Separation Barrier and Military Tower |
2. On my way to Jerusalem with my mom on a bus (since most who live in Palestine can’t get permission to visit Jerusalem) we were stopped at a main checkpoint to go on the other side of the “separation barrier.” Two 20-something Israeli guards with machine guns looked at our U.S. Passports and made us get off the bus to walk through a security station. We then got our bags searched and had to flash our passports to another guard behind a glass window.
3. Driving around, hiking and walking around the beautiful West Bank only to realize slowly day-by-day that where we were was like an open-air prison with checkpoints, Israeli-only roads throughout, and Israeli military installations (“settlements”) all around us. “They are either trying to cut us off from society, or trying to get us to leave our land,” said one of my fellow hikers.
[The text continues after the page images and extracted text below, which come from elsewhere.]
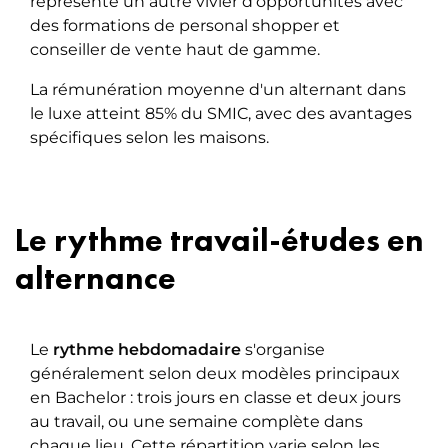
représente un autre vivier d'opportunités avec
des formations de personal shopper et
conseiller de vente haut de gamme.
La rémunération moyenne d'un alternant dans
le luxe atteint 85% du SMIC, avec des avantages
spécifiques selon les maisons.
Le rythme travail-études en
alternance
Le
rythme hebdomadaire
s'organise
généralement selon deux modèles principaux
en Bachelor : trois jours en classe et deux jours
au travail, ou une semaine complète dans
chaque lieu. Cette répartition varie selon les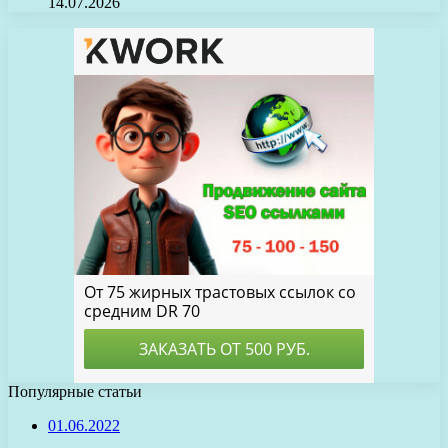
14.07.2026
Популярные статьи
01.06.2022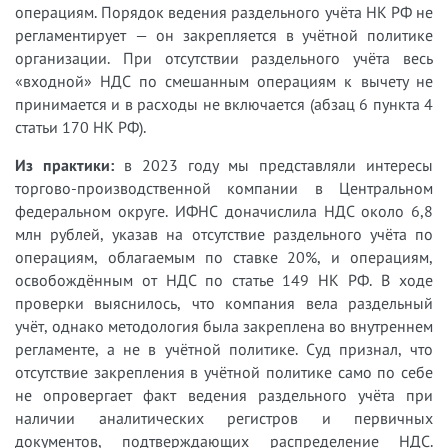
операциям. Порядок ведения раздельного учёта НК РФ не
регламентирует — он закрепляется в учётной политике
организации. При отсутствии раздельного учёта весь
«входной» НДС по смешанным операциям к вычету не
принимается и в расходы не включается (абзац 6 пункта 4
статьи 170 НК РФ).
Из практики:
в 2023 году мы представляли интересы
торгово-производственной компании в Центральном
федеральном округе. ИФНС доначислила НДС около 6,8
млн рублей, указав на отсутствие раздельного учёта по
операциям, облагаемым по ставке 20%, и операциям,
освобождённым от НДС по статье 149 НК РФ. В ходе
проверки выяснилось, что компания вела раздельный
учёт, однако методология была закреплена во внутреннем
регламенте, а не в учётной политике. Суд признал, что
отсутствие закрепления в учётной политике само по себе
не опровергает факт ведения раздельного учёта при
наличии аналитических регистров и первичных
документов, подтверждающих распределение НДС.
4. Peering across the abandoned old city of Al-Khalil (Hebron) from atop a building on the Arab side only to realize that an Israeli soldier in a watch tower 200 feet above me was looking at me and pointing his machine gun our way. He is there because there is a huge Israeli military installation (“settlement”) there that is so out of place it is almost humorous but more pathetic as you absorb the absurdness of the “settlement movement.”
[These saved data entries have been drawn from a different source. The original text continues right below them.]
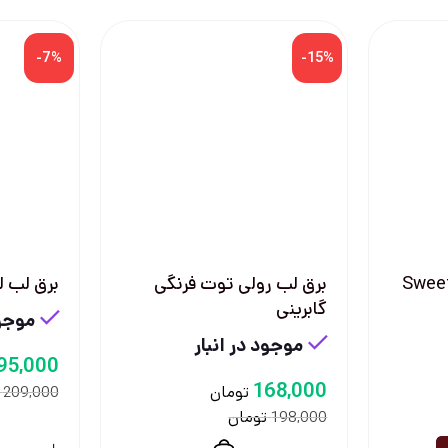
-7%
-15%
 Sweet Kiss
برق لب رولی توت فرنگی
برق لب ل
گابرینی
موجود
موجود در انبار
95,000
168,000
تومان
209,000
تومان
198,000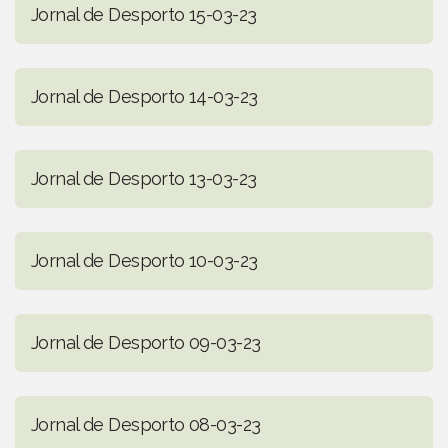
Jornal de Desporto 15-03-23
Jornal de Desporto 14-03-23
Jornal de Desporto 13-03-23
Jornal de Desporto 10-03-23
Jornal de Desporto 09-03-23
Jornal de Desporto 08-03-23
5. Driving back to the airport to leave we were stopped at a checkpoint 2 miles from the airport. When I said I was in Ramallah we were asked to pull over, get out of the car and give up our mobile phones and my passport. Then our bags were checked and we were questioned.
6. In the airport, my bags were unpacked and checked and I was questioned and led away by a soldier with a machine gun and put in a room with a privacy curtain. I thought I was going to be strip searched! I was searched and scanned pretty thoroughly then led back to my still unpacked luggage then was given my passport back.
Those were the only times I did not feel safe in Palestine – they all had to do with Israeli policies and procedures against Palestinians living the West Bank, and visitors of any nationality and citizenship who want to travel to Palestine.
I have a whole new appreciation for the freedoms we have here in the U.S. after reading that.